### [Travail demandé]
1. D'après le passage sur Thomas Tuchel, avec qui l'entraîneur s'était-il déjà fritté lors de son passage à Dortmund ?
2. Indiquez si chacune des affirmations suivantes concorde avec le passage sur Thomas Tuchel : (a) Tuchel s'est toujours bien entendu avec Antero Henrique et Leonardo ; (b) en septembre 2018, Tuchel a déclaré ne pas être entièrement satisfait du mercato ; (c) le PSG recherchait un numéro 10.

### [Passage fourni]
* * *
Pas copain avec Antero, pas plus avec Leo
Pourtant choisi par Doha, Tuchel – entraîneur qui aime avoir la main sur toutes les décisions du sportif, et qui s’était déjà fritté avec Michael Zorc lors de son passage à Dortmund – s’est pourtant vu coller dans les pattes deux directeurs sportifs (Antero Henrique, puis Leonardo) avec lesquels il ne s’est jamais vraiment entendu. Ou du moins avec lesquels il n’a jamais fonctionné, ce qui transparaît évidemment de cette déclaration récente sur l’aspect « politique » de son job à Paris. Entre les blessures, les suspensions et les mercatos qui lui échappaient, Thomas Tuchel a passé deux ans à réclamer des joueurs en conférence de presse en sapant au passage l’autorité de ses DS. Ça a commencé quelques semaines à peine après son arrivée, alors que la capitale découvrait et apprenait à aimer le sémillant Thomas. Celui qui chantait du Pharell couvert de champagne avec ses joueurs, après la victoire lors du Trophée des champions, tirait déjà à balles réelles sur le mercato du PSG via RMC Sport en septembre 2018 : « Pour être franc avec vous, je ne suis pas satisfait à 100% du mercato. C’est un secret de Polichinelle que l’on recherchait un numéro 6. »
* * *
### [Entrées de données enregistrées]
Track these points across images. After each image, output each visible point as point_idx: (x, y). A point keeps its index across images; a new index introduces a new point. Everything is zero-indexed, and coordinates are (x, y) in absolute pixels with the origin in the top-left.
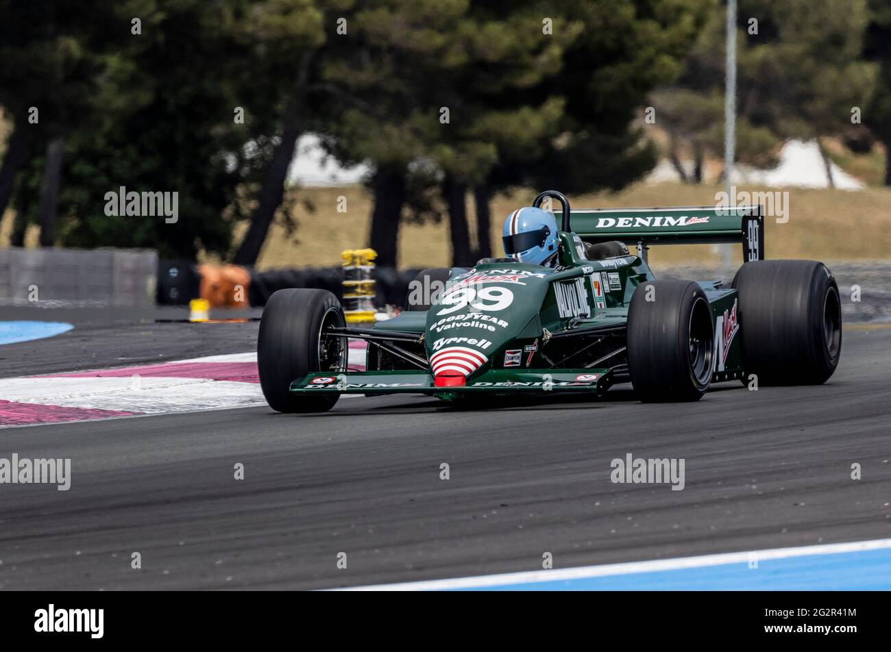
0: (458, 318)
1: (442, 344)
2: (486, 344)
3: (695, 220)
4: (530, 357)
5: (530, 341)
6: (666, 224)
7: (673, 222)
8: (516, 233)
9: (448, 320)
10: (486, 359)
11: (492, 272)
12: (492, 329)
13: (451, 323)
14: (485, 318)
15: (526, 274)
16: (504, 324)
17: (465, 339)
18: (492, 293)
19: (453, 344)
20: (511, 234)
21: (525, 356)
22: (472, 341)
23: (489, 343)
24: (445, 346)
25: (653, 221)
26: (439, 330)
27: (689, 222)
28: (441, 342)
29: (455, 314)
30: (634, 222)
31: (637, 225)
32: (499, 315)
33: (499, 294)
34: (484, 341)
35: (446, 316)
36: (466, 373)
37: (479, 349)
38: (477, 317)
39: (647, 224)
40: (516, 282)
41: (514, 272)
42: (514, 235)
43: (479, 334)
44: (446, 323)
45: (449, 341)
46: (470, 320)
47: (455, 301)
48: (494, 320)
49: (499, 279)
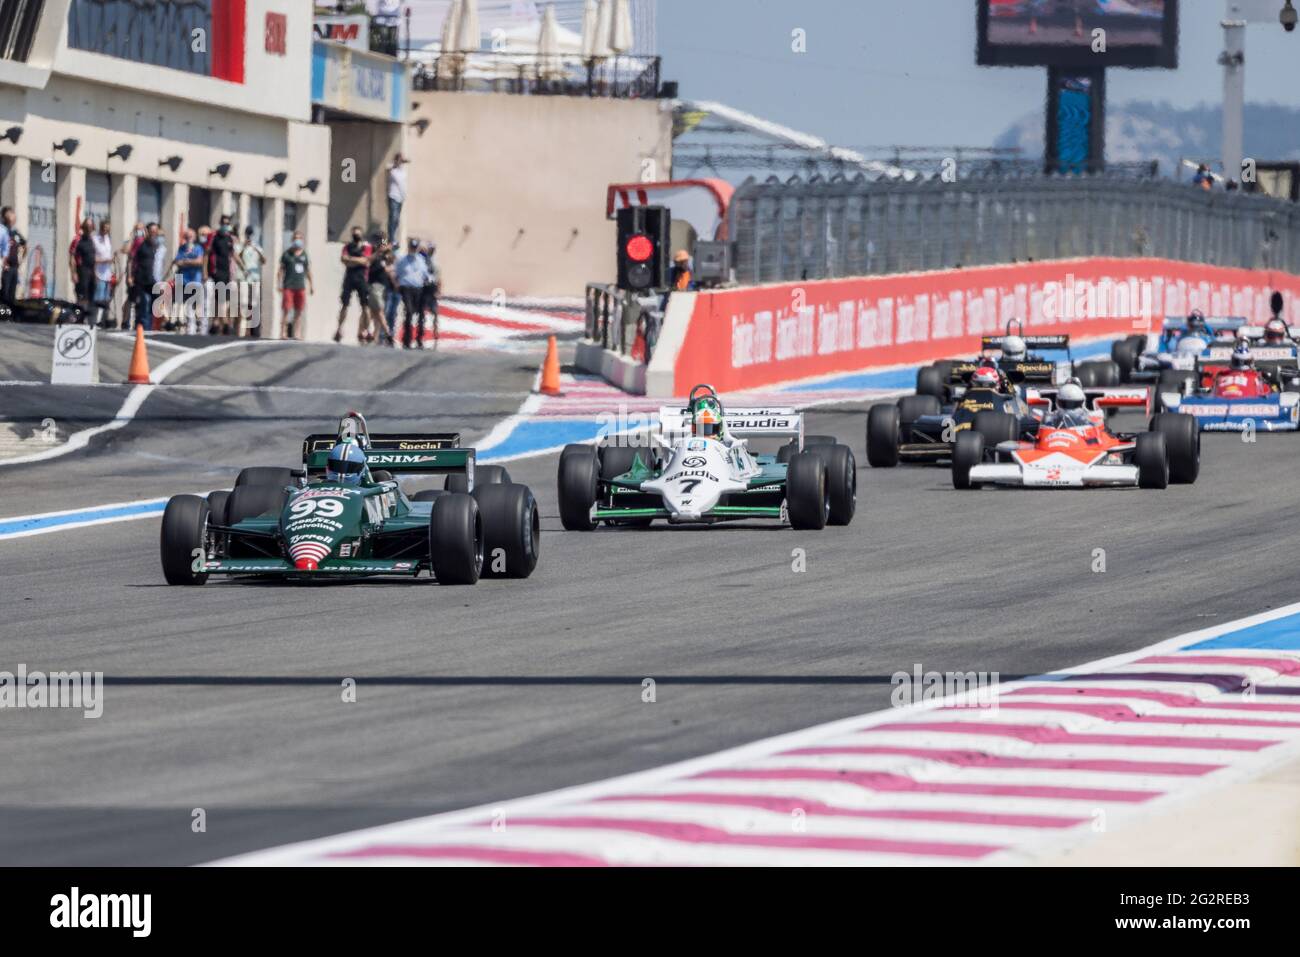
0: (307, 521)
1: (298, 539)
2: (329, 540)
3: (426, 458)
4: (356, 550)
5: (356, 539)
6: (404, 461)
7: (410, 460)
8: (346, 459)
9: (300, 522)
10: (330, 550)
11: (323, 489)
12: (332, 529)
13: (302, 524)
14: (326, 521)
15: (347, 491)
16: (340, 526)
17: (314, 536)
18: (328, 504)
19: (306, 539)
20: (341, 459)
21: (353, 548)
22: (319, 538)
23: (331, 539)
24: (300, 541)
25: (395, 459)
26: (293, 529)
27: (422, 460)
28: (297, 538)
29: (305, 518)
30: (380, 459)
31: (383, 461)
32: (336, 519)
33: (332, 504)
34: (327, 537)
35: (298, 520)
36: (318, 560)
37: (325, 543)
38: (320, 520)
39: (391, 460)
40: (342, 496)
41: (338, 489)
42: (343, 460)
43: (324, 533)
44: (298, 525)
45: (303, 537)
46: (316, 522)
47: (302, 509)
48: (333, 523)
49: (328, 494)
* * *
### [Résultats attendus]
1. Avec Michael Zorc.

2.
(a) Non : « avec lesquels il ne s’est jamais vraiment entendu ».
(b) Oui : « je ne suis pas satisfait à 100% du mercato ».
(c) Non : « l’on recherchait un numéro 6 ».